Her doctor insisted that Karen wasn’t fit to work. Her doctor gave her sick notes to give to the jobcentre to excuse her from jobsearch activities.
Karen said:
“I’ve got a sick note from my doctor because I’m waiting for a specialist now, but I know when I go on Tuesday [to the second work capability assessment] and go through it all again and then wait for a decision that they’re going to make… then they’re going to come back again no points scored it’s just like being bounced [from one place to another].
This “system” is a pig’s ear (yep – unfair to pigs).
I’ve said it several times already this month and I’ll say it again: I’m talking to person after person – all sick or disabled – at Stockport jobcentre whose ESA claims have been shut without warning and who have been left with nothing while they try to start new claims for Universal Credit.

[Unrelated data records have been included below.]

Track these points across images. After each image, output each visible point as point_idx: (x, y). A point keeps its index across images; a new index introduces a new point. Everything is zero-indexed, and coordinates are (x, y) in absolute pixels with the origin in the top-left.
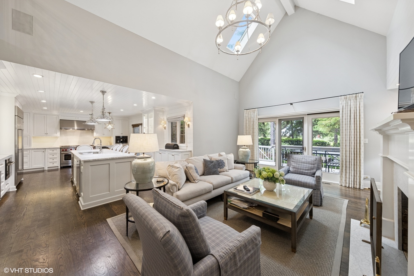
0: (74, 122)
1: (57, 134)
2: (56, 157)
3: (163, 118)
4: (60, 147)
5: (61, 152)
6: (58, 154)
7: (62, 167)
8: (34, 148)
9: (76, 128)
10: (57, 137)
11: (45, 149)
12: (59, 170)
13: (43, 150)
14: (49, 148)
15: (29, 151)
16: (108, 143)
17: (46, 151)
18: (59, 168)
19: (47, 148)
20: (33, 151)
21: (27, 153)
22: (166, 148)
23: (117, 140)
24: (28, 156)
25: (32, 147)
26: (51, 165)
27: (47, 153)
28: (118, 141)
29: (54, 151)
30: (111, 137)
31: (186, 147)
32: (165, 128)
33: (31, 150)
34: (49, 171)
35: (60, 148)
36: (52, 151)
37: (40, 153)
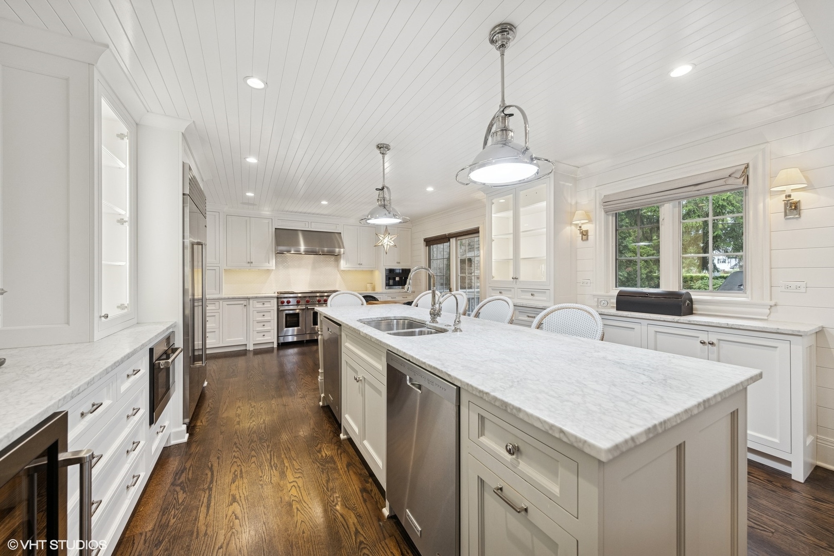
0: (297, 236)
1: (271, 262)
2: (270, 318)
3: (573, 203)
4: (276, 295)
5: (278, 306)
6: (272, 311)
7: (280, 344)
8: (227, 296)
9: (302, 248)
10: (269, 271)
11: (248, 299)
12: (275, 351)
13: (244, 302)
14: (256, 298)
15: (217, 303)
16: (369, 285)
17: (249, 304)
18: (275, 346)
19: (252, 298)
20: (225, 303)
21: (214, 308)
22: (618, 309)
23: (389, 279)
24: (217, 314)
25: (224, 294)
26: (260, 339)
27: (251, 309)
28: (391, 282)
29: (265, 305)
30: (372, 272)
31: (768, 311)
32: (585, 235)
33: (221, 302)
34: (257, 352)
35: (278, 298)
36: (260, 305)
37: (238, 309)
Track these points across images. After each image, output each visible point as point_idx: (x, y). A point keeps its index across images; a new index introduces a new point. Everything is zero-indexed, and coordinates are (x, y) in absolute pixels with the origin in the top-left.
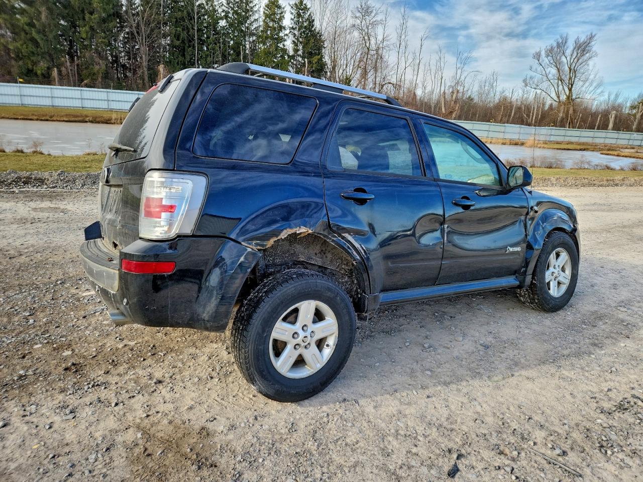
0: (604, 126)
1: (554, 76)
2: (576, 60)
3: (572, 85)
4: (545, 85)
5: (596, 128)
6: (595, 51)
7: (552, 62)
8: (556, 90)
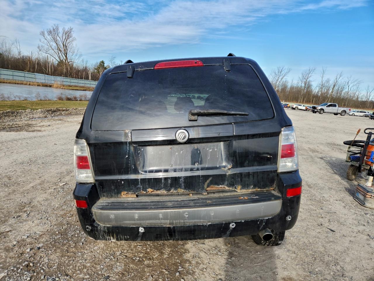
0: (87, 78)
1: (55, 47)
2: (65, 41)
3: (66, 54)
4: (51, 52)
5: (84, 78)
6: (74, 37)
7: (52, 39)
8: (58, 55)
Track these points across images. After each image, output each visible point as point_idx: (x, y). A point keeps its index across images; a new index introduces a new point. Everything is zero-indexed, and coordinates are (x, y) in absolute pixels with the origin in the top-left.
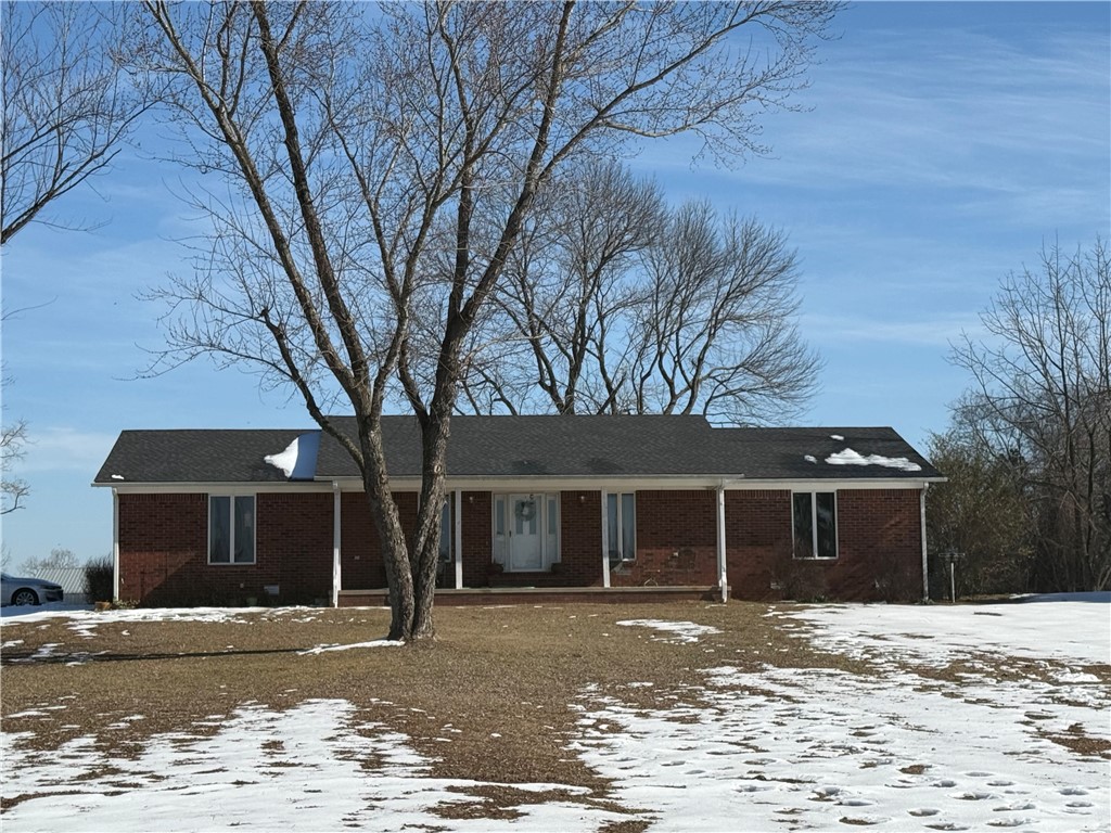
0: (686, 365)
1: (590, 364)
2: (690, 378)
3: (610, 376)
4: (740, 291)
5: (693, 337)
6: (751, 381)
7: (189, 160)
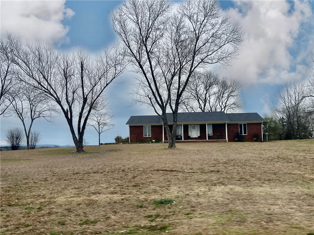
0: (224, 104)
1: (207, 104)
2: (224, 106)
3: (211, 106)
4: (232, 92)
5: (225, 99)
6: (235, 106)
7: (135, 71)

People are being ground out.
The DWP, meanwhile, continues to puff out fantasy reports in which it asserts that it tailors support for sick or disabled people who struggle to move from benefits such as ESA to Universal Credit:
Says the DWP:
“We are committed to providing tailored support for all claimants, including those who have restricted access to technology. Each individual’s circumstances are different and therefore their barriers to work and the support needed must be tailored to these needs,” blah blah blah (pg 14)
Can I say at this point that I just love that phrase “tailored support.”
The DWP has been bandying that phrase about – claiming to offer “tailored support” to sick and disabled benefit claimants, while doing nothing of the kind – for years.
Readers of this site will know that the phrase “tailored support,” and variations on it, has historically been trotted out by DWP when it has launched its various assaults on unemployed sick or disabled people.
For example: we heard a lot about tailored support when the DWP cut specialist Disability Employment Advisors from jobcentres (from about 2014 to 2016).
The DWP would send me (and everyone) press statements which claimed that sick and disabled people with support needs were being provided with a “tailored” work coach service in lieu of DEAs.
The DWP made such claims – even as I sat in Kilburn jobcentre with disabled people whose benefit claims were erroneously closed by advisers who had no training in sickness or disability and who freely admitted that the DWP’s claims of a tailored service were rubbish.
Paragraphs from the DWP’s latest writings on managed migration to Universal Credit look very much like a cut and paste exercise from press statements and reports that the DWP has been sending out for years.
Etc, etc. You see my point. This “system” is an absolute pile and has been for ages. It’s even more dysfunctional than Brexit. More practice, I guess.